Jack Canfield – Should I E-file My Taxes Online

Is e-filing a much better way to record your taxes? 

Americans and the IRS might not agree about everything, but they are largely on precisely the same page when it comes to e-filing individual income tax returns.

The majority of individual income tax returns filed to the IRS are e-filed. 

When you e-file your federal income tax return, you conserve the IRS cash because its workers do not have to spend time manually processing your return. In return, you can find any refund you are owed quicker, especially in the event that you have it directly deposited into your bank accounts.

However, what about security?  And can digital filing really give you access to all the forms that you may need in case you have a intricate tax situation?  Are there situations when you can’t e-file?  Let us look at the advantages of e-filing, and whether it might be the best filing option for your needs.

If you’re Considering e-filing, a Few of the advantages include:

  1. Quick affirmation your forms are obtained: The IRS will confirm a tax filing has been received within one day of digital submission.  For paper filers, the IRS does not send any acknowledgment your forms have arrived . 

    Timely refunds: When you submit a paper filing, it may take six to eight weeks to receive a tax refund.  With e-filing, you’ll receive your money in 3 weeks or not.  Choosing direct deposit can also accelerate the refund procedure.

  2. Reduced chance of mistakes: According to the IRS, there’s around a 1 percent error rate on e-filed yields, compared with a 20% rate of mistakes on paper filings.  The IRS also provides more info on issues discovered on e-filed yields compared with paper yields.

  3. Simple payment procedure: If you owe the IRS money, it is simpler to cover at your convenience if you e-file.  It’s possible to submit returns early and pay later if needed, as long as you pay by the April 15 filing deadline.  And you’re able to schedule electronic funds transfers to send the IRS what you owe on a date of your choosing — again, as long as the IRS receives your payment by Tax Day. You also have the choice to pay your balance by making use of the IRS Direct pay service from your checking or savings accounts, filing a credit card through a payment processor for a fee, or paying by check or money order.  Just be aware delaying payment following the filing due date (typically April 15) can lead to penalties and interest.

  4. Digital storage of tax information: Submitting returns electronically means there is a digital copy of your tax records.  If something happens to your paperwork, you will have an electronic backup.

The good news: Most taxpayers do decide to e-file and get those benefits — and the process of doing so is easy.

The forms do the math for you and offer standard guidance.  You can only do your federal return with all these forms. 

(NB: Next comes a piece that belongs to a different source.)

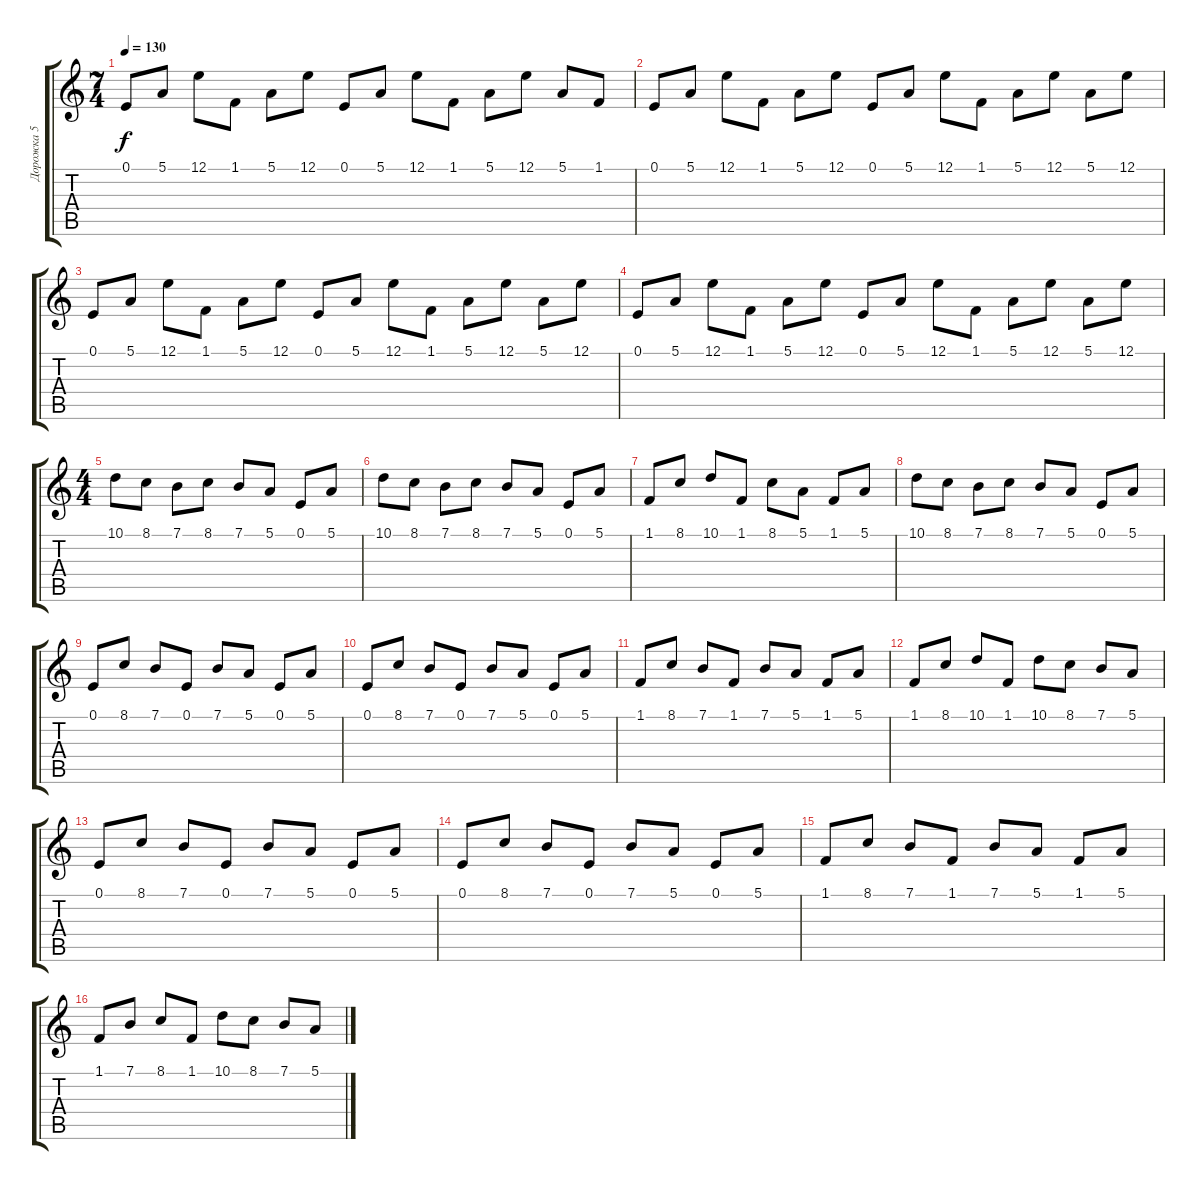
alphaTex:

  • Utilize an online tax preparation service or tax software: Tax prep software and online filing services are options.  These choices are a simple way to complete and e-file your forms.  Some applications providers charge for their apps, Some are liberated.   The software asks you simple questions about your life and finances to steer you through the completion of your types.  
  • Get free, in-person tax aid: In most states, you will find volunteers to help prepare and e-file returns.  But eligibility for free help is typically limited based on income, and a few providers cater to specific demographic groups.  The IRS maintains a record of licensed providers, but be aware this option is likely to be the most costly one. 
  • Using online tax prep software is far and away the preferred approach of most taxpayers.  Actually, the IRS says it expected over four tax returns to be submitted through tax return prep program.

    Is e-filing really secure?

    While e-filing is convenient, you may worry about security — particularly with so many data breaches.  But experts agree this isn’t an issue that should dissuade you by e-filing.

    “In fact, it can be more secure than paper filing as you’re sending your personal information through an encrypted system as opposed to exposing your data in the email.”

    Dennis Chow, vice president of information security at SCIS Security, clarifies that the IRS has put safety measures in place to keep your data secure.  “Trainers normally use IRS particular APIs that need ab sessions,” Chow says.  “All this is routed over TLS encrypted links “

    It’s very important to employ a trustworthy service to assist you record your taxes.  Chow advises to not e-file on a computer or use an online connection that is not private.

    Bottom line

    For many taxpayers, it is sensible to e-file a yield since it is the most convenient way to submit your tax information to the IRS and it allows for timely refunds and effortless payment options.  Just make certain that you use tax planning software from a trusted source, so that you may ensure the information which you provide to transmit to the IRS will be kept secure.